EXERCISE DESCRIPTION:
Answer these questions from the blog posts below:
1. In the post dated Monday, July 25, 2011, what does the writer think about doing to their hair?
2. In the post dated Sunday, July 17, 2011, what subject was the writer's last post about?
3. In that same July 17 post, what does the writer say text messages and facebook messages lose?

Monday, July 25, 2011

Me? Old?

I looked in the mirror today. Of course, I do that everyday. Often this is done several times throughout the day. But this morning I was taken aback by what I saw looking back at me. There, in the mirror, staring back at me was an old lady. Seriously. An old needing-to-lose-some-weight lady. The gray in my hair seemed more pronounced than I remember from just the day before. My posture was that of someone old. Today, my mind set matched the reflection. It isn't always that way. Sometimes I look in the mirror and I see what I feel...a young capable still-has-lots-of-life-left-in-her lady. Sometimes my mind forgets how old I really am and I think back to my younger days and forget that time has actually passed. Today I realized just how much time has passed. "Perhaps I should color my hair." I thought. Would that make me look younger? If the gray wasn't so...there? Should I invest money we don't have into products to try to help me look younger than I really am? Normally I would say absolutely not. Aging is part of life and is really impossible to stop. Some people cover it well with money thrown into products but eventually even products will not be able to cover the fact that one is really old. But I am not feeling that way. Today I am feeling desperate to recapture the youth I once had. Today I am down on myself as I see the old lady staring back at me from the mirror. Today I wish I had lots of money to undo what the years have done. Today I want to be young again. But today, like every other day, that just isn't possible. I guess I will have to get used to that old lady in the mirror and somehow make peace with the fact that she is me and there is little I can do about it.

Sunday, July 17, 2011


It seems my brain is stuck on a few topics. One of them is friendship which is what my last post was about. My wheels have been turning regarding this topic but more so as to how it relates to the younger generation today.

I think friendships for today's young teens and teens are so different then what I experienced as a teen. My friendships, as eluded to in the previous post, were close and personal. I had a face to face relationship with my friends. I shared with them and they with me as we would ride bikes or drive somewhere or just take a walk to the store to get away from parents. While I know these types of friendships still do exist, it seems that they are not as common. Now, sharing is done via text message or facebook posts/messages. There is something lost in a text message or a facebook message. These modes of communication lose the body language and non-verbal cues that we rely on for precise interpretation when we communicate face to face. It is the reason why e-mail communication is never as reliable as face to face talking.

GIVEN MATERIAL:

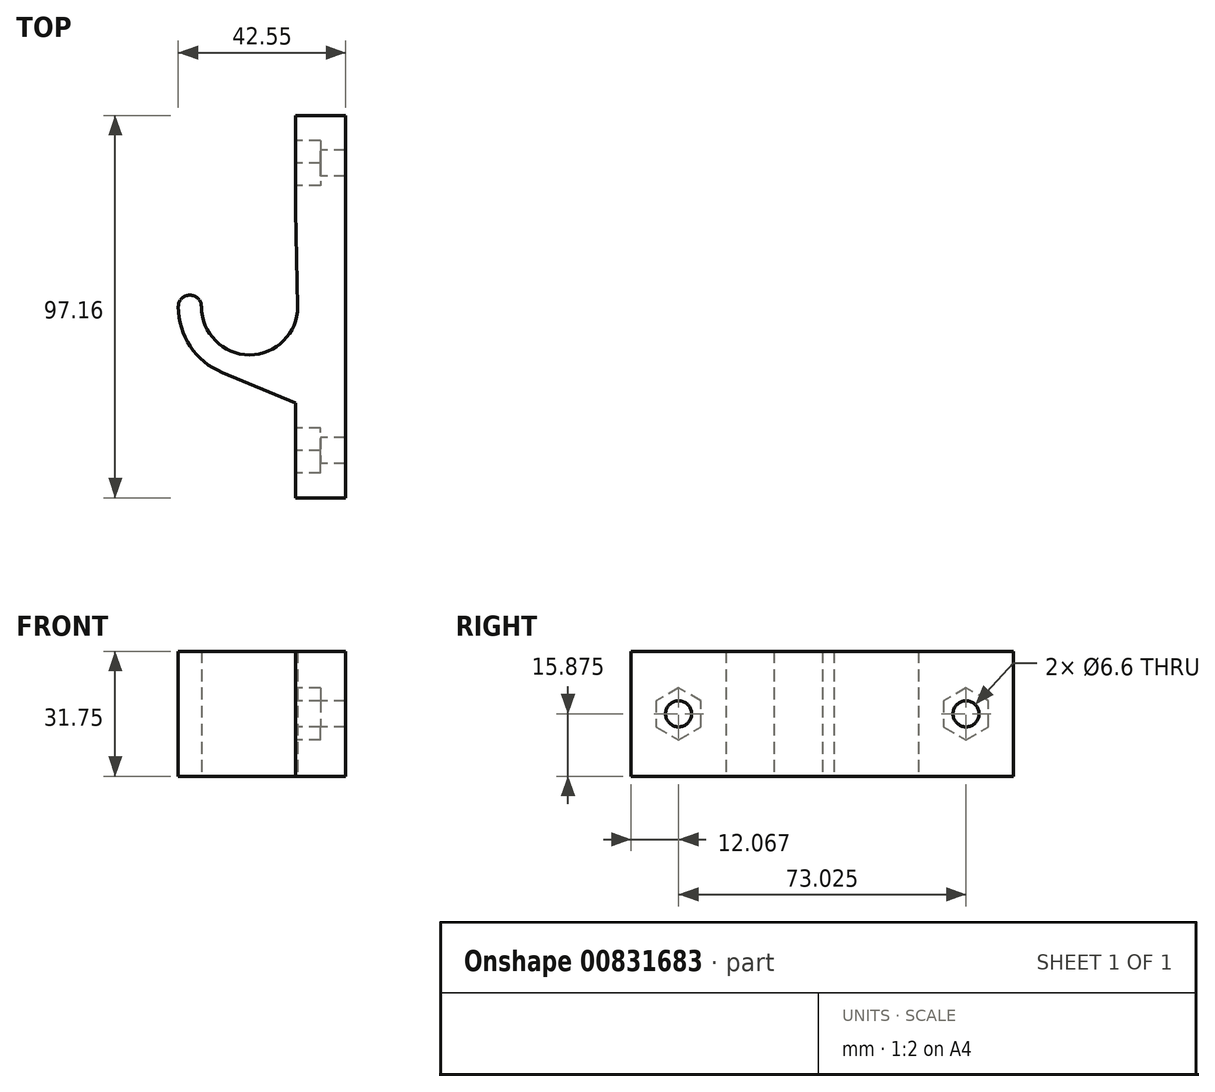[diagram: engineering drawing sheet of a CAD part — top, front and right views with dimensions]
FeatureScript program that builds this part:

TASK RESULT:
1. Coloring it.
2. Friendship.
3. The body language and non-verbal cues relied on for precise interpretation in face-to-face communication.